An article inSlate compares the Supreme Court ruling in the Citizens United case (on unlimited campaign donations) to the campaign finance system that ran the Roman Republic into the ground. Some serious food for thought here.
“If Cato, Cicero, or Julius Caesar were here today, they would recognize the danger posed by Citizens United.
…Ancient politicians were just as skilled as modern ones at identifying and exploiting loopholes in election law. In Rome, the key loophole lay in the fuzzy distinction between ambitus (electoral bribery) and mere benignitas (generosity). Roman elections were often won on the strength of free food, drinks, entertainment, and sometimes hard cash offered directly to voters and financed by private fortunes. In fact, Roman campaign slogans were sometimes inscribed on the bottom of commemorative wine cups—you could drain the cup and find out whom to vote for. Most of the Roman elite relied on the gentleman’s agreement that the line between bribery and generosity would not be strictly patrolled. At worst, rank vote-buying was something your opponents engaged in; you, on the other hand, were simply being a good neighbor.

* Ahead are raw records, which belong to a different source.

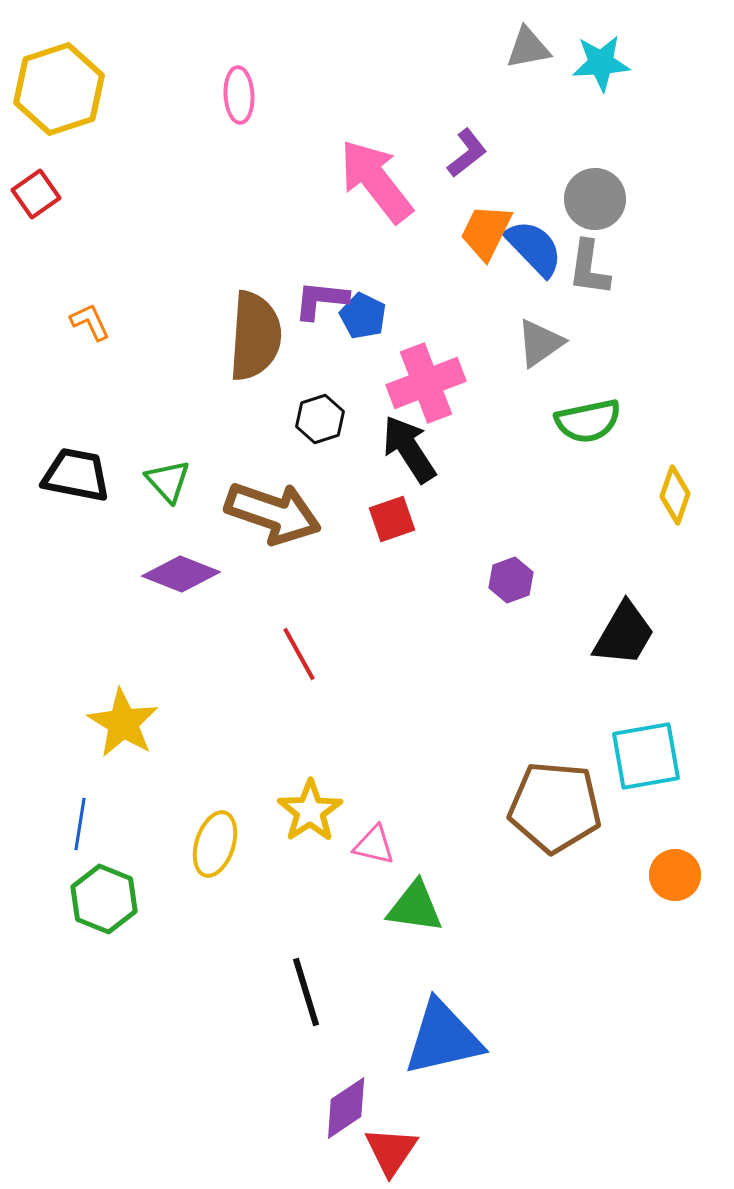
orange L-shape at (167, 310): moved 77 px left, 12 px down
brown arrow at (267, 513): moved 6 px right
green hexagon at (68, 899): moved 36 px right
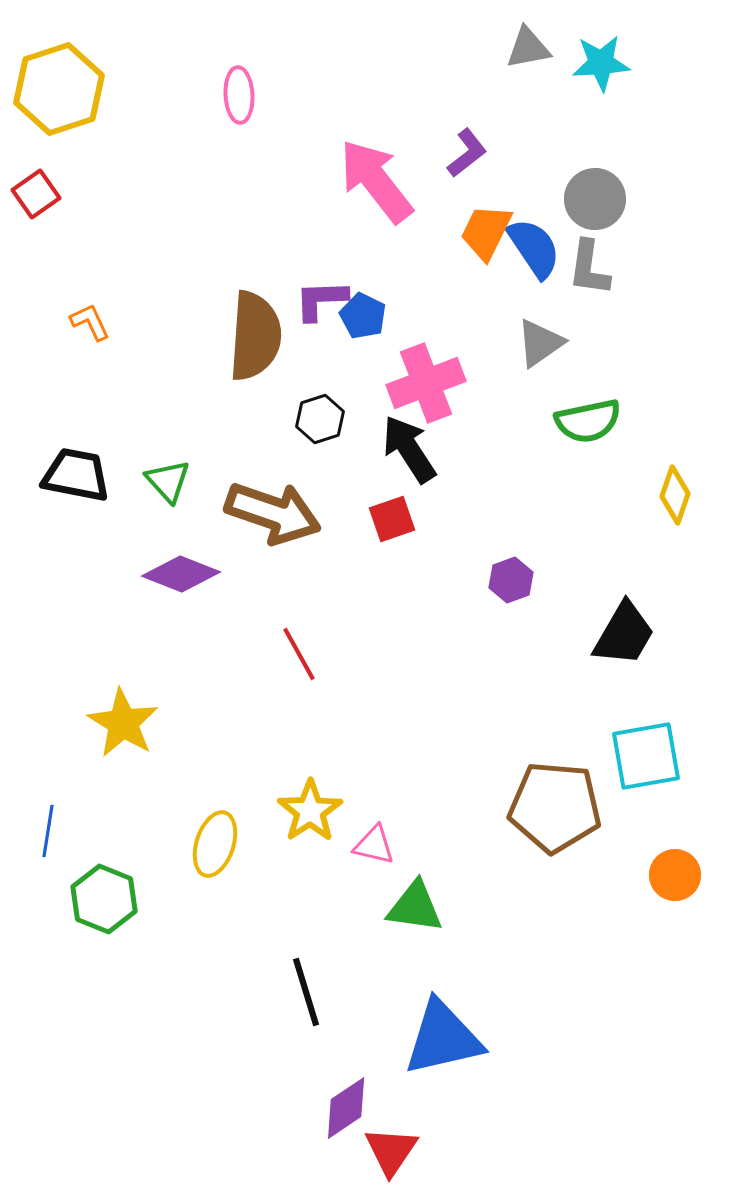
blue semicircle at (534, 248): rotated 10 degrees clockwise
purple L-shape at (321, 300): rotated 8 degrees counterclockwise
blue line at (80, 824): moved 32 px left, 7 px down
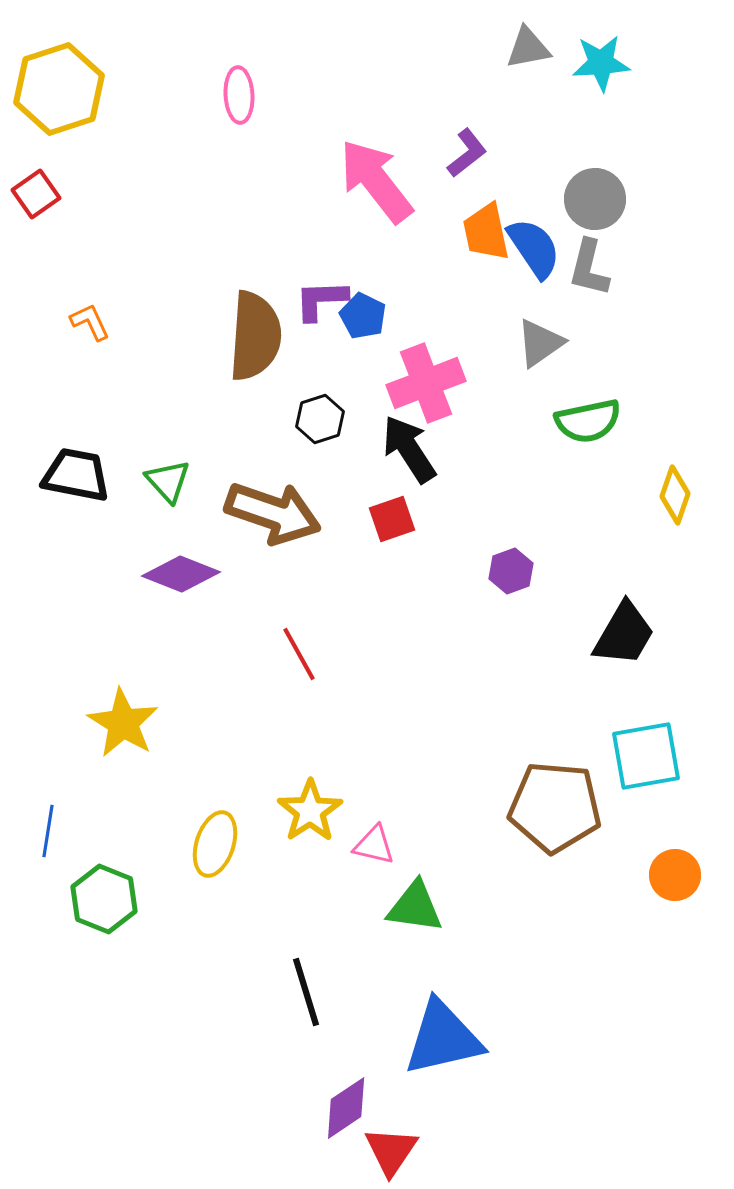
orange trapezoid at (486, 232): rotated 38 degrees counterclockwise
gray L-shape at (589, 268): rotated 6 degrees clockwise
purple hexagon at (511, 580): moved 9 px up
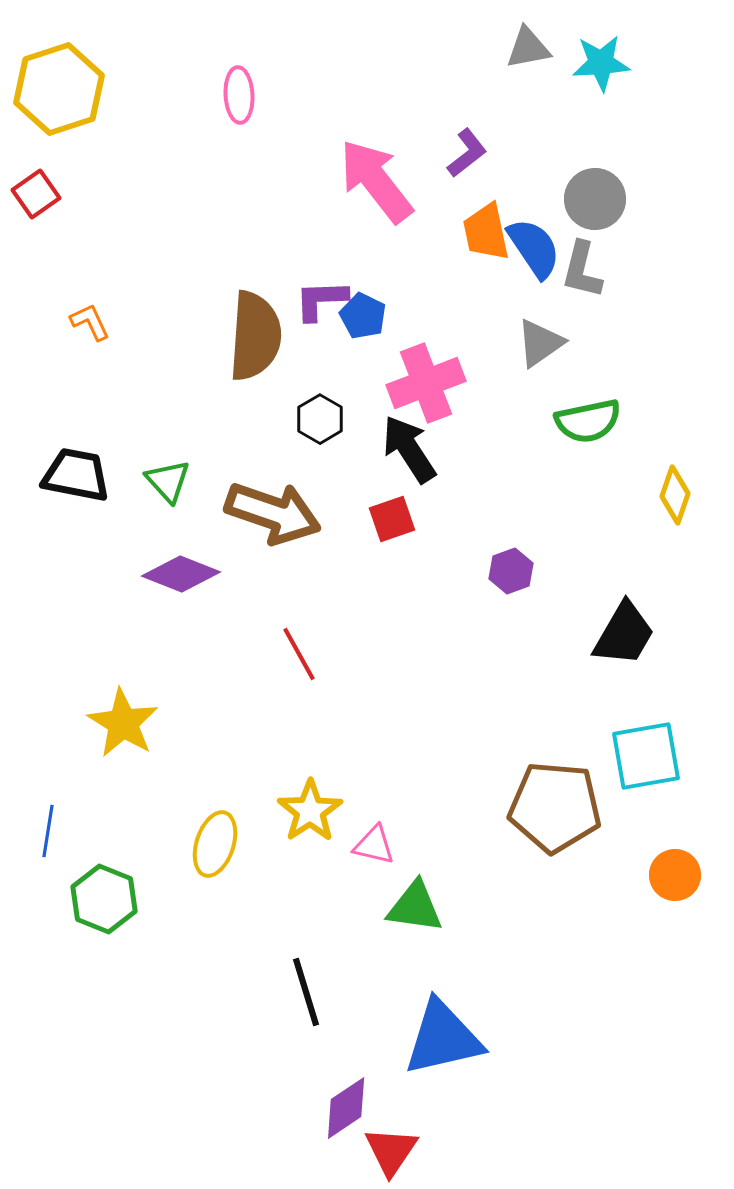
gray L-shape at (589, 268): moved 7 px left, 2 px down
black hexagon at (320, 419): rotated 12 degrees counterclockwise
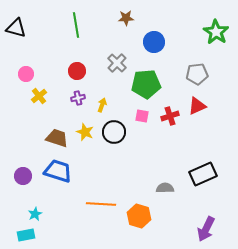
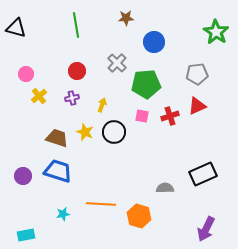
purple cross: moved 6 px left
cyan star: moved 28 px right; rotated 16 degrees clockwise
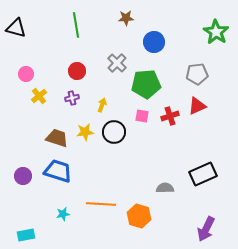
yellow star: rotated 30 degrees counterclockwise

That explains the curious fact that continually rising penalties for corruption had almost no deterrent effect. Toward the republic’s end, the penalty for ambitus had risen to 10 years’ exile. The general Pompey, who presented himself as a clean-government advocate when he wasn’t buying elections for his allies, even proposed raising the statute of limitations for corruption charges to two decades, meaning that virtually no Roman politician would be safe.
Yet the money continued to flow: Politicians able to afford the massive bribes were usually able to afford protection after the fact. Worse, with no enforceable limits on spending and a heavy premium on one-upsmanship, the price of elections skyrocketed. Five years before the republic collapsed, Cicero made an astonishing claim: The wealthy had injected so much cash into election season that the interest rate in Rome temporarily doubled.”